If you agree to make the repairs, it is left to you to set it and add the time and cost to your moving budget and timeframe. If the buyer will take responsibility for the repairs, you will be required to credit the costs, and have it directly deducted from your net cash on your total house sale.
Whatever you and the buyer decide, you should always keep the repair costs transparent and added to your overall home selling cost. MrCashBuyer has encountered all sorts of repairs needed from simple replacement of fixtures that fall under $1000 to major renovations that cost over $25,000
- Transition/Overlap Costs (1%)
Many home sellers fail to take into account the transition or overlap gap between when they sell their old home and move into their new home. This will be yet another expense you should plan for. Most folks will usually need to sell their old property first before even putting a down payment on a new one. Since this won’t always be a smooth transition, you should expect to plan for funds to pay for temporary housing whether a hotel or a short-term apartment rental based on your needs. You might also need to keep your belongings stored while you wait.
These transition costs from old home to new home can often include holding costs for the time period you are still the legal owner of your old home in which case you will still be held liable for costs that include HOA fees, mortgage, and property taxes. Data has shown this so-called Transition/Overlap cost can be about 1% of your home sale price based 1 and a half months.
- Closing (2%)
Why You Should Beware of Low Appraisals
Another issue you might encounter in selling your house is receiving a low appraisal. So, you’ve found the perfect buyer for your property. They’ve made you a competitive offer, and you’re literally ready to move on. But you learn your home’s appraisal is well below its sale price. What’s next?
First, you might try an appraisal rebuttal. Any expert realtor can assist you with this. However, an appraisal rebuttal might not help your case much. So, what can you do?

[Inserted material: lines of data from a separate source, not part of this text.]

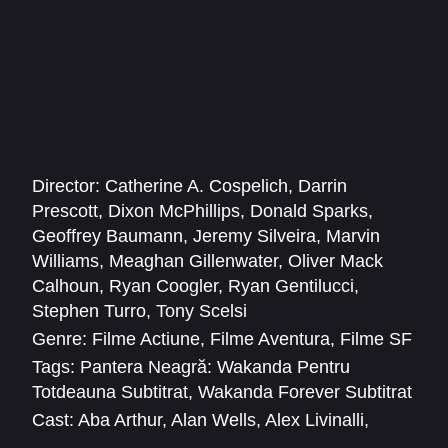
aventura Wakandei, să fie impresionați de
vizualuri spectaculoase și să fie emoționați de
povestea eroilor săi.
Director:
Catherine A. Cospelich
,
Darrin
Prescott
,
Dixon McPhillips
,
Donald Sparks
,
Geoffrey Baumann
,
Jeremy Silveira
,
Marvin
Williams
,
Meaghan Gillenwater
,
Oliver Mack
Calhoun
,
Ryan Coogler
,
Ryan Gentilucci
,
Stephen Turro
,
Tony Scelsi
Genre:
Filme Actiune
,
Filme Aventura
,
Filme SF
Tags:
Pantera Neagră: Wakanda Pentru
Totdeauna Subtitrat
,
Wakanda Forever Subtitrat
Cast:
Aba Arthur
,
Alan Wells
,
Alex Livinalli
,
Amber Harrington
,
Anderson Cooper
,
Angela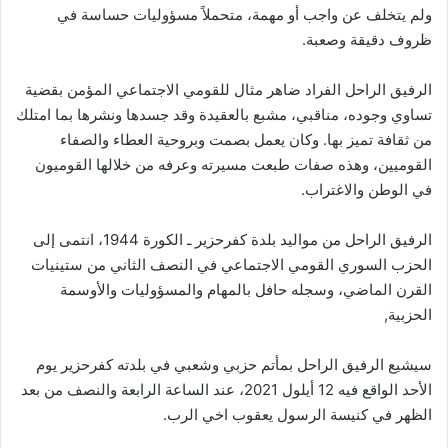
ولم يتخلف عن واجب أو مهمة، متحملاً مسؤوليات حساسة في
ظروف دقيقة وصعبة.
الرفيق الراحل الفراد ضاهر مثال للقومي الاجتماعي المؤمن بقضية
تساوي وجوده، مناقبي، مشبع بالعقيدة وقد جسدها ونشرها بما امتلك
من ثقافة تميز بها. وكان يعمل بصمت وبروحية العطاء والصفاء
القوميين، وهذه صفات طبعت مسيرته وعرفه من خلالها القوميون
في الوطن والاغتراب.
الرفيق الراحل من مواليد بلدة كفرحزير ـ الكورة 1944، انتمى إلى
الحزب السوري القومي الاجتماعي في النصف الثاني من ستينيات
القرن الماضي، وسجله حافل بالمهام والمسؤوليات والأوسمة
الحزبية,
سيشيع الرفيق الراحل بمأتم حزبي وشعبي في بلدته كفرحزير يوم
الأحد الواقع فيه 12 أيلول 2021، عند الساعة الرابعة والنصف من بعد
الظهر في كنيسة الرسول يعقوب اخي الرب.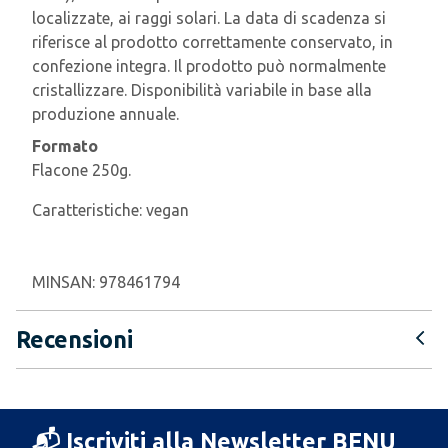
localizzate, ai raggi solari. La data di scadenza si
riferisce al prodotto correttamente conservato, in
confezione integra. Il prodotto può normalmente
cristallizzare. Disponibilità variabile in base alla
produzione annuale.
Formato
Flacone 250g.
Caratteristiche:
vegan
MINSAN:
978461794
Recensioni
📬 Iscriviti alla Newsletter BENU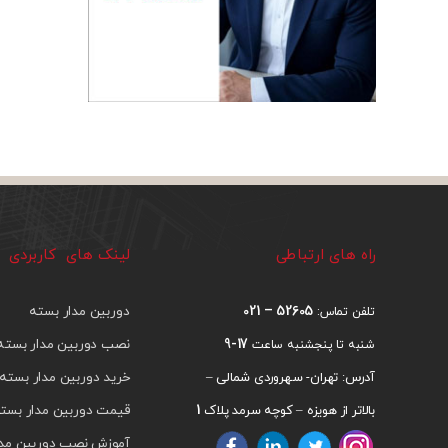
راه های ارتباطی
لینک های کاربردی
52605 – 021
دوربین مدار بسته
تلفن تماس:
17-9
نصب دوربین مدار بسته
شنبه تا پنجشنبه ساعت
خرید دوربین مدار بسته
آدرس: تهران- سهروردی شمالی –
1
قیمت دوربین مدار بست
بالاتر از هویزه – کوچه سرمد پلاک
آموزش نصب دوربین مدار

You and the buyer need to agree on one of the following options:
- Buyer pays the difference in cash. This is possible if the appraisal is very close, allowing the buyer to pay the difference. However, many buyers will not want to spend any more money they haven’t planned on.
- You and the buyer can divide the difference evenly. Again, this largely depends on whether the buyer has funds left over after paying the down payment to do this. Don’t expect buyers to easily agree to shell out more of their cash.
- You’ll need to just accept the difference is a loss. Unfortunately, if your appraisal has an over 5% difference, this can be a big chunk of change. Based on past experience, this will usually be the case with low appraisals.
- If you will be taking a major financial hit due to a low appraisal, your best option might be to cancel your contract with the buyer. Keep in mind, you will need to start from scratch to find a new buyer and everything that it entails, including more expenses. Furthermore, if you are already prepared to move into your new home, this might sour your plans or push them back. You also can’t be sure your next buyer will immediately mean a nicer appraisal.
Since your home will probably be the most treasured thing you will own, you should get the best price possible when selling it. It will also decide what your next home will be since you will most likely put up the down payment based on your property’s sale. Of course, your down payment amount will likewise affect how much your future mortgage will be.
Therefore, when selling your home, keep everything else in mind apart from the commission.
Consider all the fees we’ve covered above and decided if you will be paying them out-of-pocket or from the total sale price of your home. Determining these factors early on means you will be prepared for them before they even pop up in the home selling process.